**WHAT YOU NEED TO DO**
A: In the forum thread about armed Uber drivers, on which New Orleans street did one of the shootings take place?
B: In the forum thread about armed Uber drivers, write out the text again from "Just saw two" to "against the Drivers.", changing "Florida" to "Texas".

**PASSAGE**
↓
# Uber Drivers Packing Heat



## Bob Dylan (Dec 19, 2016)

Just saw two stories on the News about two Uber Drivers that shot Perps who were trying to Rob/Car Jack them.

One was in New Orleans on Canal St.( the Suspect is a known Criminal and is under arrest after trying a Car Jack while a passenger was in the car ) The Driver shot an innocent bystander who is OK, and the other is in Florida where the perp is DOA!

Both Drivers were licensed to carry and no chargers are pending against the Drivers.

Cue Jim Croce and "Bad Bad Leroy Brown! "


----------



## norfolkwesternhenry (Dec 30, 2016)

Just another reason to take public transit, where ever and whenever realistically possible


----------



## AFS1970 (Jan 1, 2017)

We had a big case here in CT a few years ago about a taxi driver carrying a firearm. Now the law at the time required no permit to own a gun in your home or place of business, and this driver had no permit and was considering the taxi as his place of business. Interestingly enough one court sided with him but the appeals court did not, claiming that a car could not be a business location. Our laws have changed since then, but I wonder how Uber's steadfast claim that they are not a taxi company but a ride sharing service would effect such a case?


----------



## Swadian Hardcore (Jan 3, 2017)

Show them what you're made of, Uber drivers!


----------



## saxman (Jan 5, 2017)

norfolkwesternhenry said:


> Just another reason to take public transit, where ever and whenever realistically possible


Because no one ever packs heat on public transit ever...


----------
↑
**SOURCE MATERIAL**
↓
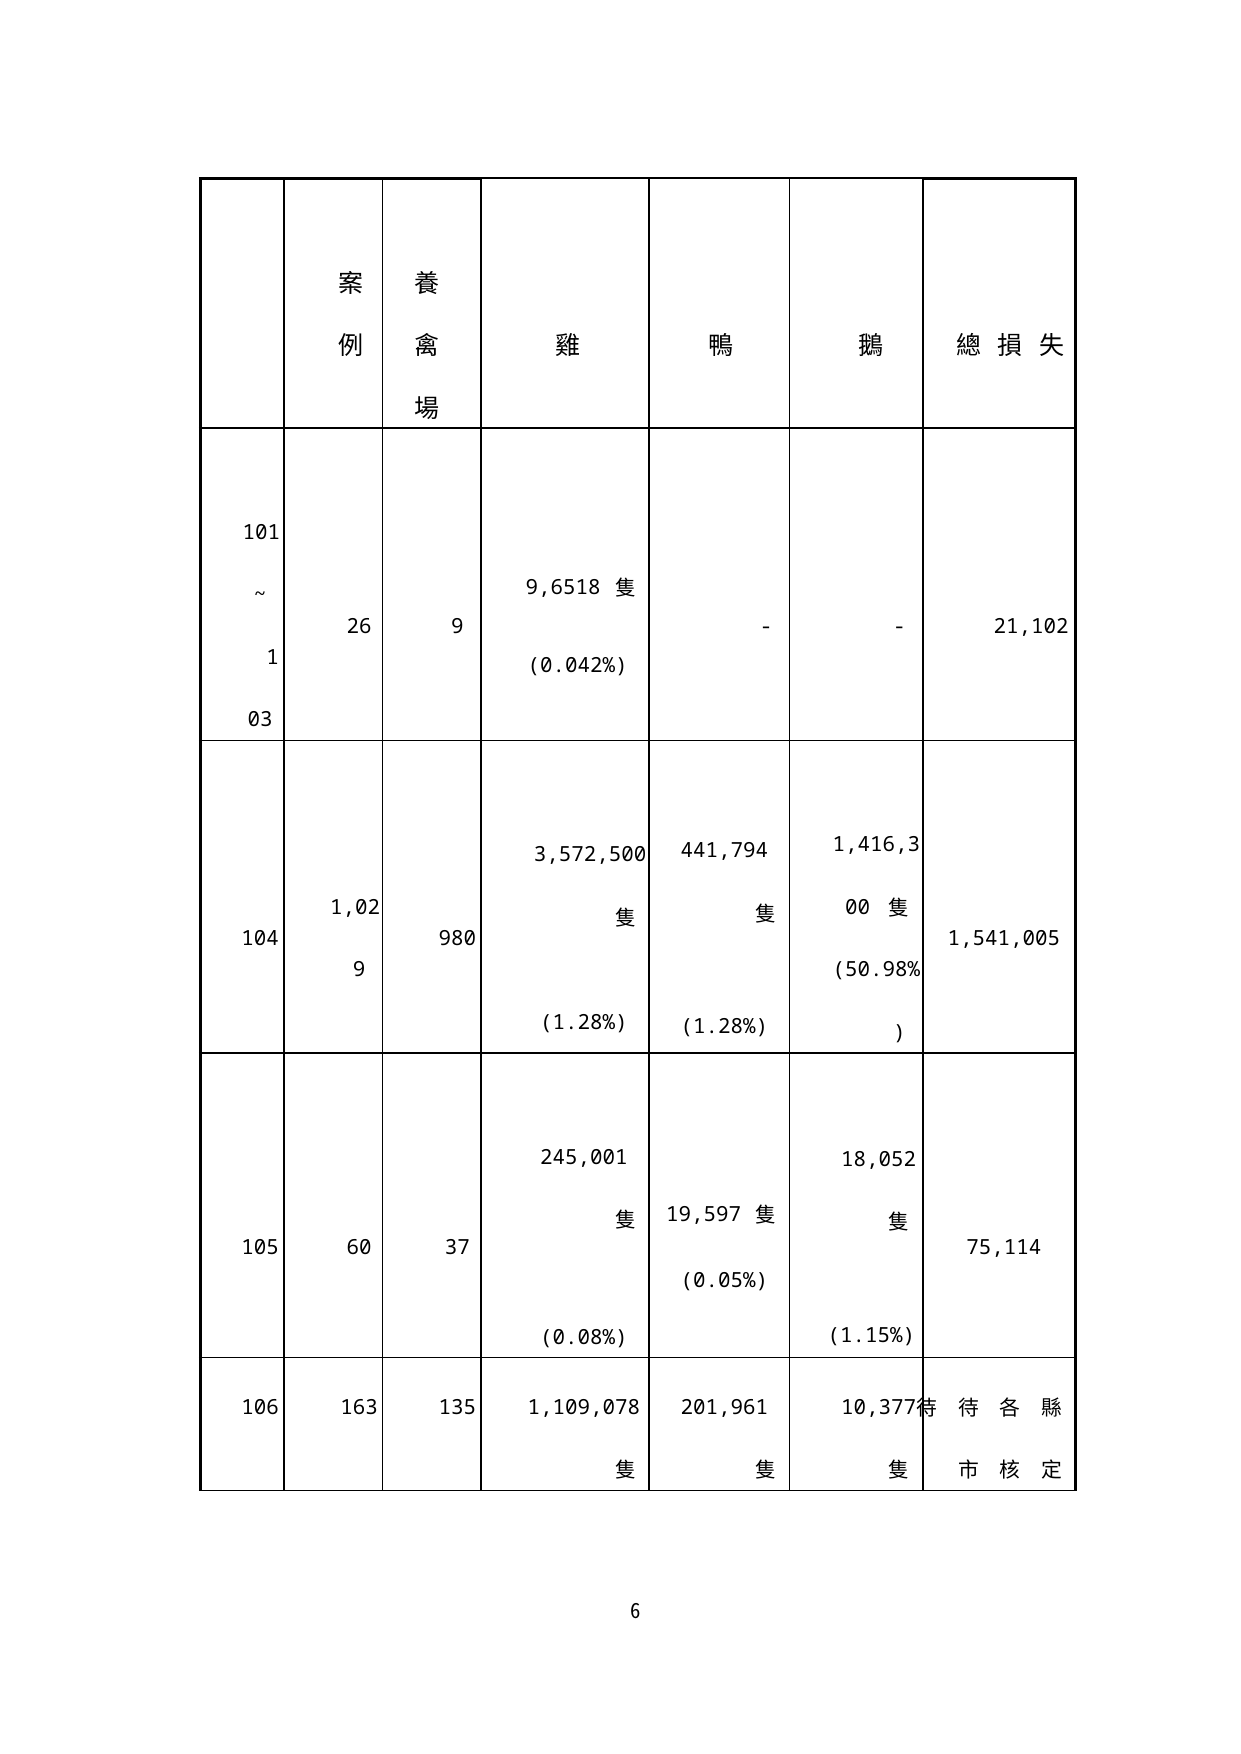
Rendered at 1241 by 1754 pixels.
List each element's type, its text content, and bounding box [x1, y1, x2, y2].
↑
**RESPONSES PER TASK**
A: Canal St.

B:
Just saw two stories on the News about two Uber Drivers that shot Perps who were trying to Rob/Car Jack them.

One was in New Orleans on Canal St.( the Suspect is a known Criminal and is under arrest after trying a Car Jack while a passenger was in the car ) The Driver shot an innocent bystander who is OK, and the other is in Texas where the perp is DOA!

Both Drivers were licensed to carry and no chargers are pending against the Drivers.